Tenez-vous bien, en 2015 par exemple, sur 20 mille 680 hectares cultivés, 14 milles 137 tonnes de riz et 6 900 tonnes de manioc ont été récoltées. En 2017, la superficie cultivée est estimée à 1 750, 1 hectares pour 548 tonnes de riz et 2 265 tonnes de manioc. Soit une réduction drastique des surfaces cultivées chutant de 20 mille à moins de 2 000 hectares. Et, la production du riz- la principale céréale du pays- est tombée de près de 7 000 tonnes à moins de 600 tonnes par an.

Toutefois, selon les données à disposition de notre rédaction, les cultures maraîchères et les cultures de rente ont connu une certaine amélioration. Nos informations font état de l’existence de plus en plus de groupements qui trouvent leur compte dans ce secteur. Si la culture du coton est à la baisse, la production de la noix de cajou elle, est nettement à la hausse, même si nous n’avons pas obtenu de données statistiques là-dessus.

Pourtant, la quantité d’engrais distribuée aux populations va crescendo. En 2017, les 657 tonnes d’engrais envoyés à Gaoual n’ont pas été entièrement rachetés par les populations.

Sur les vraies causes de cet échec, plusieurs raisons sont avancées.

Premièrement, le manque de personnel agricole.
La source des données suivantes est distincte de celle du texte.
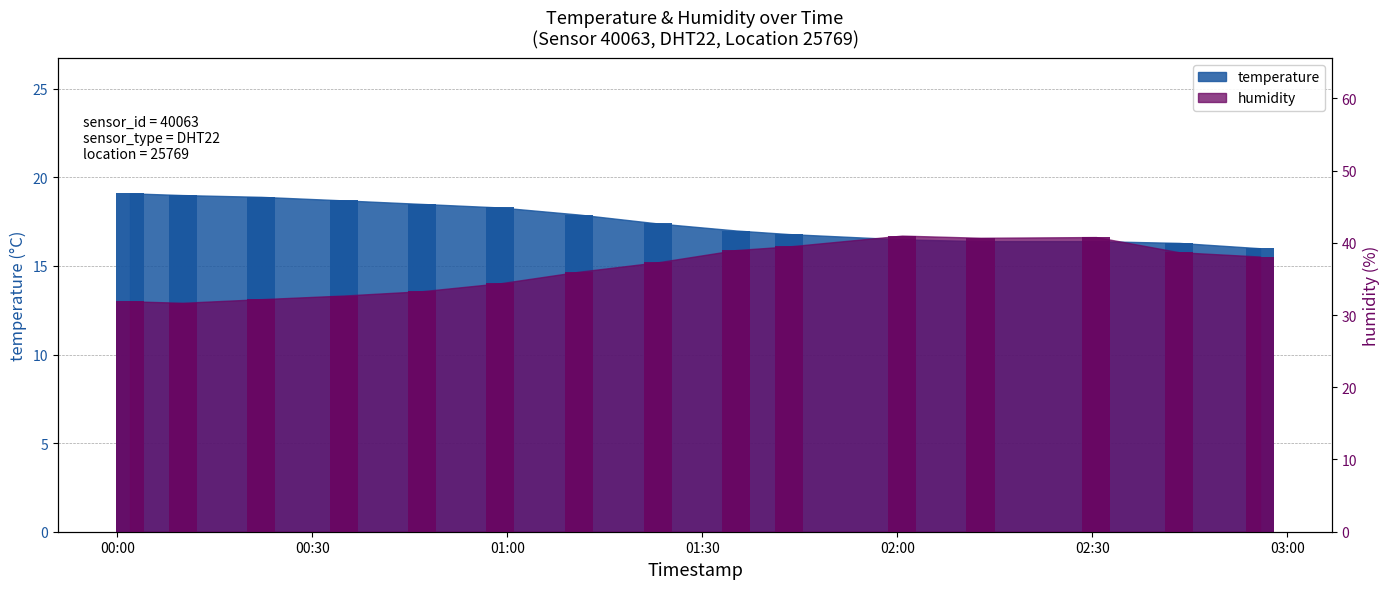

How many data points in humidity are above 37?

8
Actuellement, pour les 8 collectivités que compte Gaoual, il n’y a que 12 agents agricoles dont le directeur préfectoral. Cette pénurie de cadres fait que les données agricoles à la base sont difficilement remontrées sinon que par l’agence nationale de la promotion agricole (ANPROCA).

Deuxièmement, le handicape expliquant cette baisse de la production des cultures vivrières à Gaoual, c’est l’immobilisation des engins offerts par l’Etat. Faute d’entretien et de pièces de rechange, ces engins sont cloués au sol depuis des années.

Troisièmement, la cause de cette baisse drastique de la production agricole est la forte perturbation des pluies. Cette année, la première pluie a été enregistrée en fin juin, alors que d’habitude, elle tombe en mai. Ce qui a pour conséquence, le retard dans le démarrage des labours et la destruction des récoltes qui ne bénéficient pas suffisamment de pluie. Et, les semences données par l’Etat ne sont pas remboursées par les paysans à cause de ce manque de pluie qui cesse avant la période de maturation.

Le seule espoir aujourd’hui dans cette préfecture du Nord du pays est l’arrivée annoncée d’un projet agricole financé par la BID et le FIDA et couvrant les préfectures de Gaoual, Koundara et de Mali.